To be done =>
Reproduce verbatim the lines of the listing below, from the line with "scientific name: Bartonia paniculata" to the line with "family: Euphorbiaceae", including both of those lines.

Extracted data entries
***

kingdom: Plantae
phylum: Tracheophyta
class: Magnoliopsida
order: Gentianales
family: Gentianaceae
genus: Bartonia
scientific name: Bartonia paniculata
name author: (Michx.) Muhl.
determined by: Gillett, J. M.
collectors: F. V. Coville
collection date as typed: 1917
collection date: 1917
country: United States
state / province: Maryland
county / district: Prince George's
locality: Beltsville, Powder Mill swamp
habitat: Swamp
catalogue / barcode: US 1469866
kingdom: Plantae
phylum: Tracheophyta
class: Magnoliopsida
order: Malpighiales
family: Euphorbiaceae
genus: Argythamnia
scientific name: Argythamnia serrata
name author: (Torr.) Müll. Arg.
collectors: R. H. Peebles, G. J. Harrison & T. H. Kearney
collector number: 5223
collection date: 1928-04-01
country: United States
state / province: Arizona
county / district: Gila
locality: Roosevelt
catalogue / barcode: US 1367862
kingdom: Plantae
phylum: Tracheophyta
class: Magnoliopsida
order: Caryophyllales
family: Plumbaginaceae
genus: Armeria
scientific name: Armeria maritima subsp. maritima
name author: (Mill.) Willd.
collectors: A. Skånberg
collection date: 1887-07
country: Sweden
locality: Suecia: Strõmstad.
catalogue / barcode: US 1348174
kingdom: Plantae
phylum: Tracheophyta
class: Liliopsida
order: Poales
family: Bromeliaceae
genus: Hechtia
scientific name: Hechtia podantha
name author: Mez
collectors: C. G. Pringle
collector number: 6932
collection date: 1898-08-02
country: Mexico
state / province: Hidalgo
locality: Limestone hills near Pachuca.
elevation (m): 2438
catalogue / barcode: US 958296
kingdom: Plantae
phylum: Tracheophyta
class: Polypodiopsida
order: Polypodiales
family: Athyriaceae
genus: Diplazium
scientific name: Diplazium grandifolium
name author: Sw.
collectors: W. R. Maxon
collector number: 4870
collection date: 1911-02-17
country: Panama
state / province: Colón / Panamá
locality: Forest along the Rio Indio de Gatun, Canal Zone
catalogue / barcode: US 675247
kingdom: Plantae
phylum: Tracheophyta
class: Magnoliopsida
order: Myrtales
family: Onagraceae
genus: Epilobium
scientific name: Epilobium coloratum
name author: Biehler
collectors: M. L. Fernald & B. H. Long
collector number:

***

Finished exercise =>
scientific name: Bartonia paniculata
name author: (Michx.) Muhl.
determined by: Gillett, J. M.
collectors: F. V. Coville
collection date as typed: 1917
collection date: 1917
country: United States
state / province: Maryland
county / district: Prince George's
locality: Beltsville, Powder Mill swamp
habitat: Swamp
catalogue / barcode: US 1469866
kingdom: Plantae
phylum: Tracheophyta
class: Magnoliopsida
order: Malpighiales
family: Euphorbiaceae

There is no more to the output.